* **Text block**
- Opening Delimiter -
A small audience gathered this year at a small theater on Duke’s East Campus to hear the story of Moyo, a fine musician and a fine man who was murdered during Zimbabwe’s civil war in the 1970s. The story was told by one of his students, who described returning to Moyo’s village after being away for many years, drawn by rumors that Moyo had died in the war. Sadly, the rumors turned out to be true.

At first, the dispirited family simply tells the student that Moyo went missing. But there is more to the story than that; the weight of gloom that hangs over the family is not only because of the loss of the patriarch, but because they’ve had to live for years with the terrible secret of how he was betrayed by neighbors, who murdered him with the blessing of Robert Mugabe’s army. In time they lead their visitor through the fields to a bare concrete tomb. The student addressed his master’s spirit in formulaic terms of respect, begging forgiveness for having taken so long to return.

On stage, the student picks up an mbira (pronounced m-BEER-ah), the instrument Moyo had taught him to play. Notes gently cascade from the instrument as he sways and sings,

Mbira that gladdened a thousand hearts,
gone missing
And deep in the ground
a voice resounds:
why am I here?

The details that emerge of Moyo’s murder are ugly, but there is beauty in the story as well, with its rich evocation of this generous man’s life and his music. And there is something beautiful about the devotion of student to teacher. The man telling the story is Paul Berliner, the white, American son of a Harvard professor, a professor of ethnomusicology at Northwestern University who was elected this month to the National Academy of Arts and Sciences.

Berliner was a budding young jazz trumpet player in 1967 when he came across a small Ugandan mbira in a shop in Boston. It was a revelation to find such a delicate, melodic instrument from the heart of a continent that is reflexively associated with the muscular rhythm of the drum. Instruments of this type–metal or reed tines mounted on a resonating board so the ends can be plucked with fingertips and with shells or bottle caps to add a buzz–are played throughout sub-Saharan Africa. They come in many shapes and sizes, and go by various names. In English they’re often called “thumb pianos,” a term that seems innocent enough. But imagine if Scotland’s churches, schools, and government offices were taken over by people (Englishmen, say) who held Scottish culture in utter contempt and insisted on calling the bagpipes “elbow accordions”–the natives would not be amused.

The name “thumb piano” brings to mind a toy, not a serious musical instrument, and the ones that typically find their way to import shops in Boston or tourist kiosks in Nairobi do in fact make great little musical toys–anyone can make a pretty noise on them. The Africans themselves use these little kalimbas for casual music making. But in Zimbabwe, at least, the mbira that really matters is a larger instrument that plays an essential role in the spirit possession ceremonies that are fundamental to Shona spirituality. The mbira dzavadzimu is, if anything, closer to the heartbeat of Shona culture than the pipes are to the soul of the Scots. In no way is it a toy.
- Closing Delimiter -
* **Task to complete**
Print the mbira article verbatim, from "On stage, the" up to and including "why am I here?".

* **Entries provided**
- Opening Delimiter -
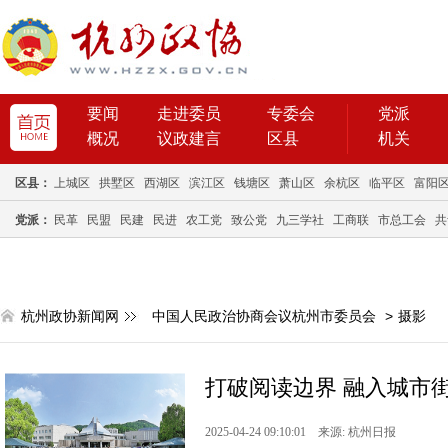
要闻
走进委员
专委会
党派
概况
议政建言
区县
机关
区县：
上城区
拱墅区
西湖区
滨江区
钱塘区
萧山区
余杭区
临平区
富阳
党派：
民革
民盟
民建
民进
农工党
致公党
九三学社
工商联
市总工会
共
杭州政协新闻网
中国人民政治协商会议杭州市委员会
>
摄影
打破阅读边界 融入城市
2025-04-24 09:10:01 来源: 杭州日报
- Closing Delimiter -
* **Result**
On stage, the student picks up an mbira (pronounced m-BEER-ah), the instrument Moyo had taught him to play. Notes gently cascade from the instrument as he sways and sings,

Mbira that gladdened a thousand hearts,
gone missing
And deep in the ground
a voice resounds:
why am I here?